Dropbox also officially confirmed the changes made to its SDK in its developer forums. Brian Smith, who works on the iPhone and iPad versions of Dropbox, said the issue with Apple was resolved after "the worst game of telephone you've ever played."
Using the new SDK, applications no longer offer an option to create an account with Dropbox. If a user attempts to use an application that relies on Dropbox and the official Dropbox application is not installed on their iOS device, the SDK will open a login view for the service directly within the third-party application, rather than opening the Safari Web browser.
The issue stemmed from the fact that Dropbox offers users the ability to purchase more cloud-based storage for their files. By linking to the Dropbox website to ask users to login, they could also follow a link to register for a Dropbox account and pay for additional storage if they so chose.
Apple's official rules for App Store developers explicitly ban links to out-of-app purchases. That's because transactions made through a browser can be used to bypass the App Store and cut Apple out of its 30 percent share of transactions.

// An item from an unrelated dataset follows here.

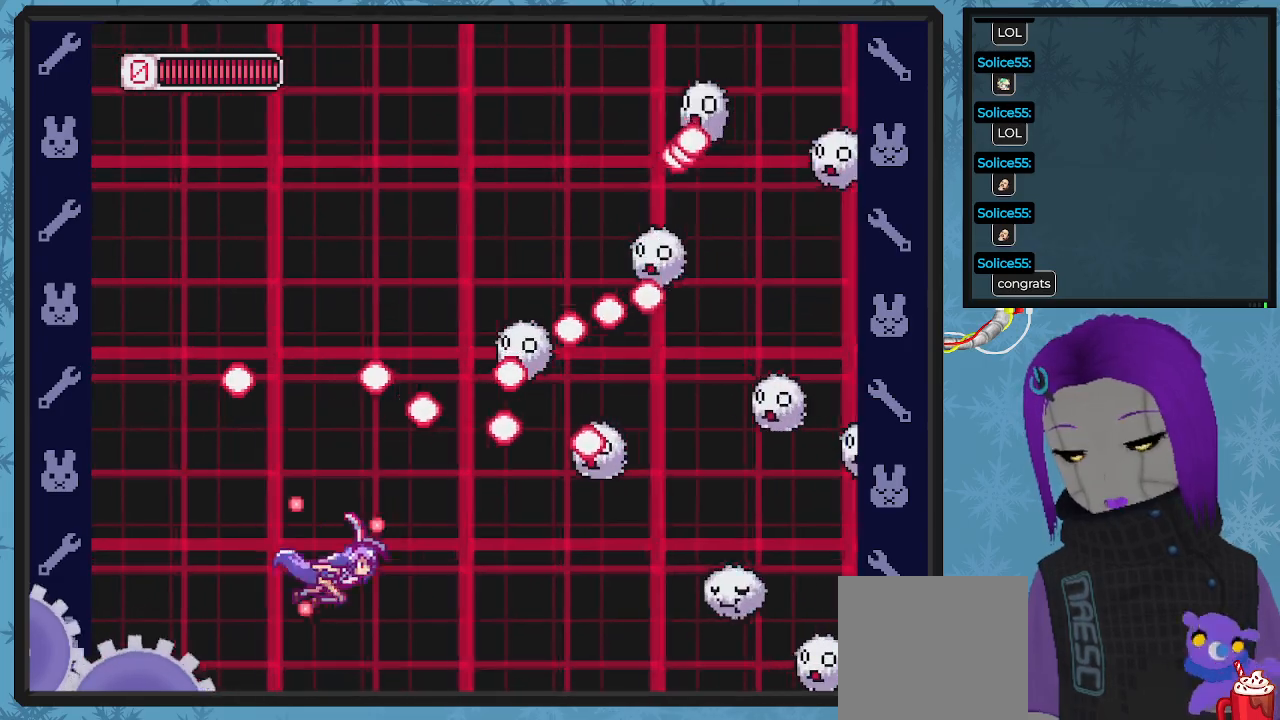
{"buttons": ["X", "DPAD_LEFT"], "left_stick": "center", "events": [[200, "DPAD_DOWN", "up"], [200, "X", "up"], [267, "X", "down"], [333, "DPAD_RIGHT", "up"], [467, "DPAD_LEFT", "down"]]}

The enforcement of that rule has affected some of the biggest names on the App Store, including Amazon, The Wall Street Journal, and Barnes & Noble. Their applications were updated to remove links to out-of-app purchases in order to remain available on the App Store.
With services like Dropbox or Amazon Kindle, users can still open a browser and make a transaction, like additional storage, that will be reflected in the official iOS application. But developers cannot allow users to make that purchase with a link from the iOS application without using Apple's in-app purchase tool for developers, which gives Apple its 30 percent share.